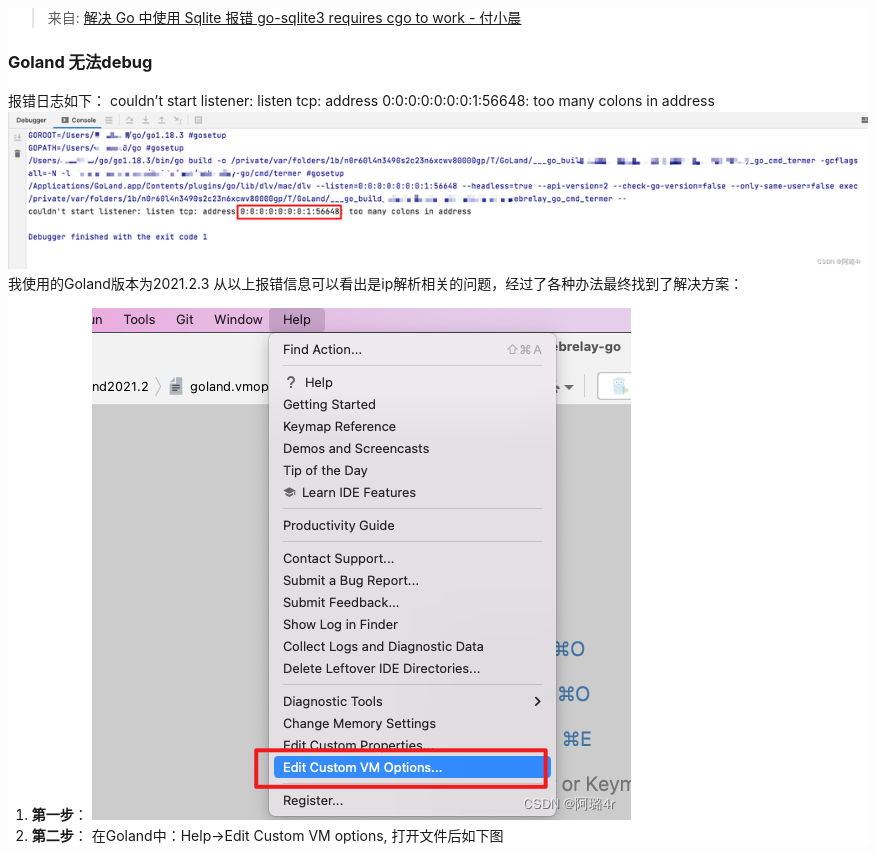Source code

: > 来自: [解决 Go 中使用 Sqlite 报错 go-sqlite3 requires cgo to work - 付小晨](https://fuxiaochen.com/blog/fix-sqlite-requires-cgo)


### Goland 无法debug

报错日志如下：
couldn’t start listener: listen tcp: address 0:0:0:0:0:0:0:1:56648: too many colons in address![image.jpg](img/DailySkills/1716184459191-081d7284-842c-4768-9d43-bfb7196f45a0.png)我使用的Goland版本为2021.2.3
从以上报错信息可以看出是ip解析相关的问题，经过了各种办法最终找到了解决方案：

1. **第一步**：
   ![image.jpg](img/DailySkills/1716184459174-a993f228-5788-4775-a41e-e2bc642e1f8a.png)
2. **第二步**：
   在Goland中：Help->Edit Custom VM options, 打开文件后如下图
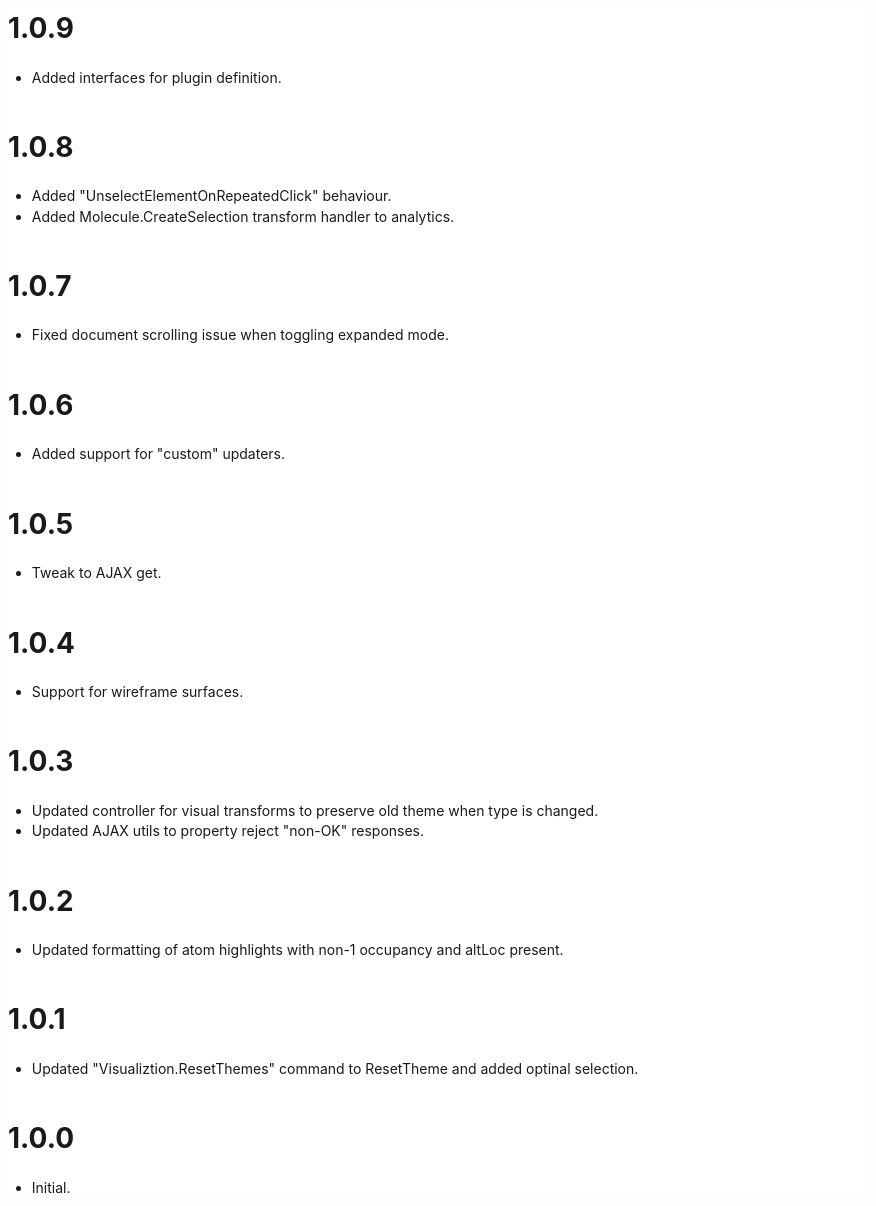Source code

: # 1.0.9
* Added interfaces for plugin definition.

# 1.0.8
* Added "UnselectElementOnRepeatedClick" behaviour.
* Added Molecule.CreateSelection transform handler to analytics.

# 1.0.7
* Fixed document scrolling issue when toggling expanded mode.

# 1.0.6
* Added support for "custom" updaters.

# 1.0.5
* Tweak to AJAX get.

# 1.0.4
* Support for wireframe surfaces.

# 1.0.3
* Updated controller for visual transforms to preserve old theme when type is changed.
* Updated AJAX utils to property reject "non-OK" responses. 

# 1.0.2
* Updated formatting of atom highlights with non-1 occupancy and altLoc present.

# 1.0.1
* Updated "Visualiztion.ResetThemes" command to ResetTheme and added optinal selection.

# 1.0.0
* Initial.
____________________
Count every line in the data that contains the word "Updated", then give that count and nothing else.

> _TASK RESPONSE_
4